(Chart analysis data)
= = =
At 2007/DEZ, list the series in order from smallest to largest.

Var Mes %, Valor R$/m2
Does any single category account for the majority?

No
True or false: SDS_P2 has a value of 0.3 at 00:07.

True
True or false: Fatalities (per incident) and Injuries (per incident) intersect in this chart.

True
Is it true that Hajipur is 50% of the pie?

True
= = =
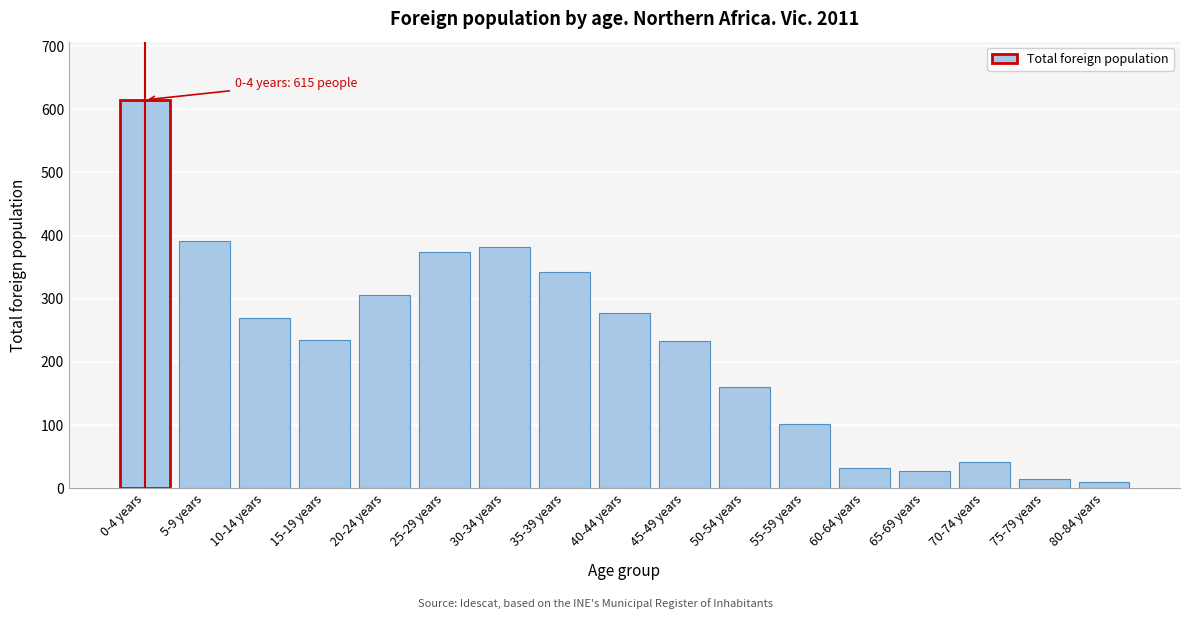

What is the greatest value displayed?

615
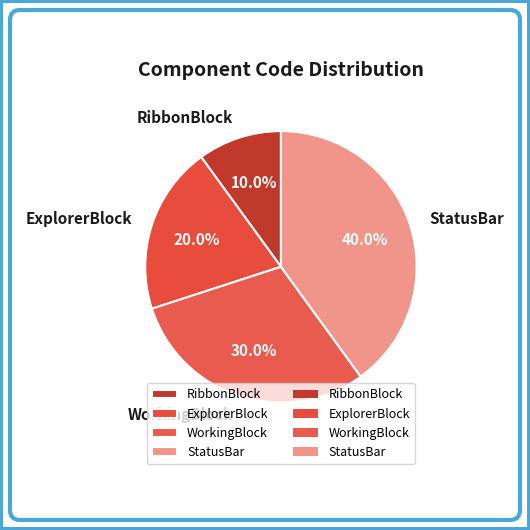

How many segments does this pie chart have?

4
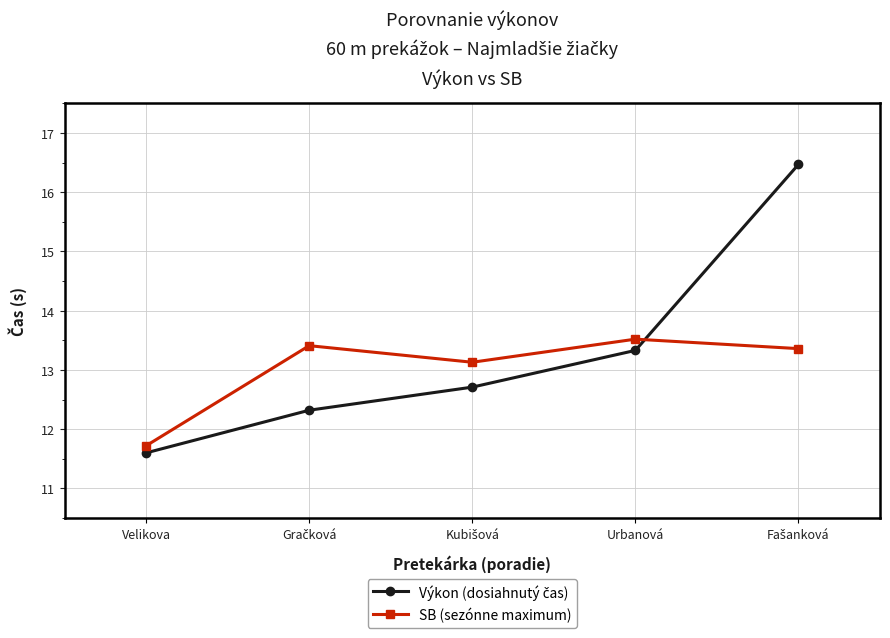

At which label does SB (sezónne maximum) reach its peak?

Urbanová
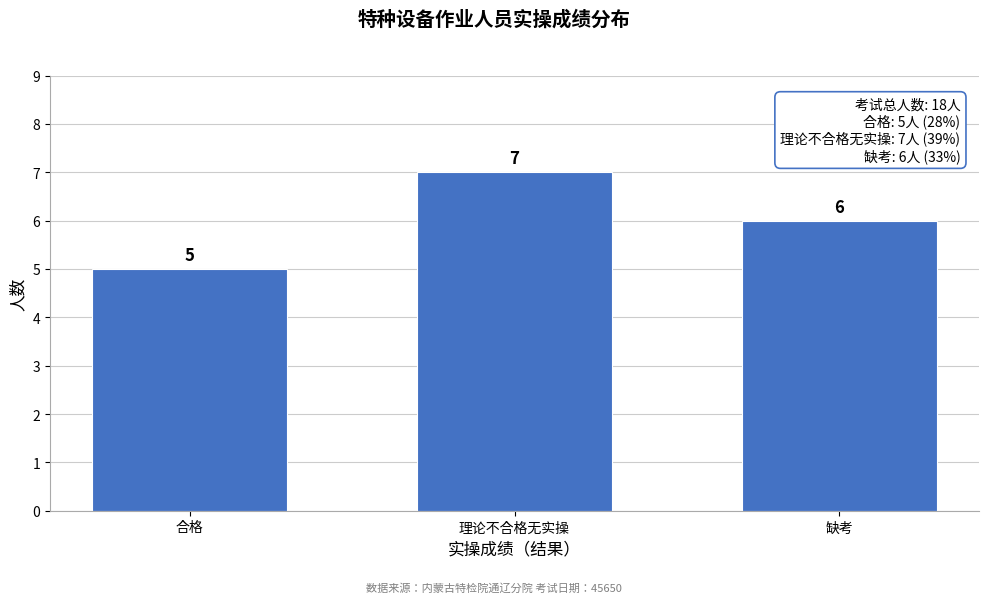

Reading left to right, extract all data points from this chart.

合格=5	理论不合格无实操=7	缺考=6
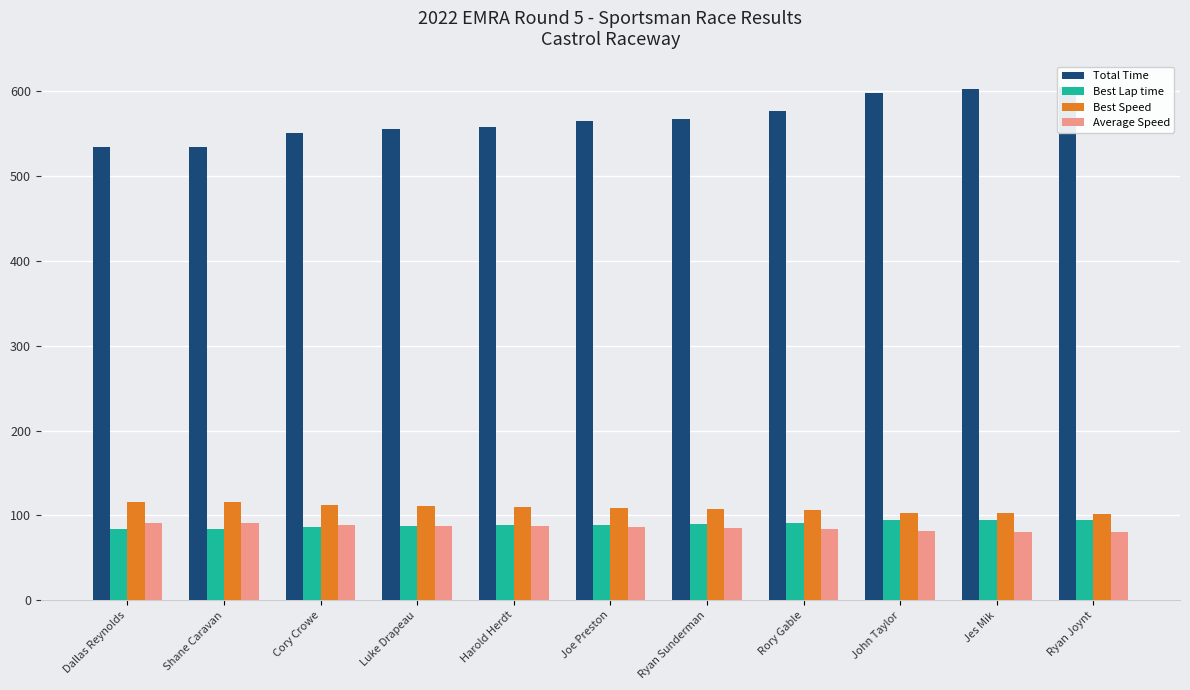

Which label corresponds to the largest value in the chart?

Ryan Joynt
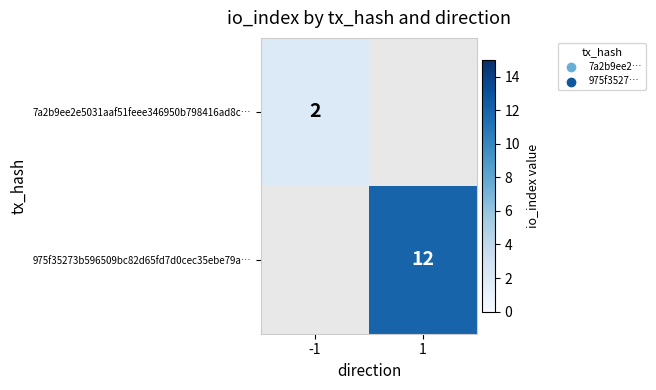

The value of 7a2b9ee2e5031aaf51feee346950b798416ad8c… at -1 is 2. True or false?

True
= = =
# How to complete this task
How many lines of the records contain the string "false", with case counting? Give only the number.

# Written response
3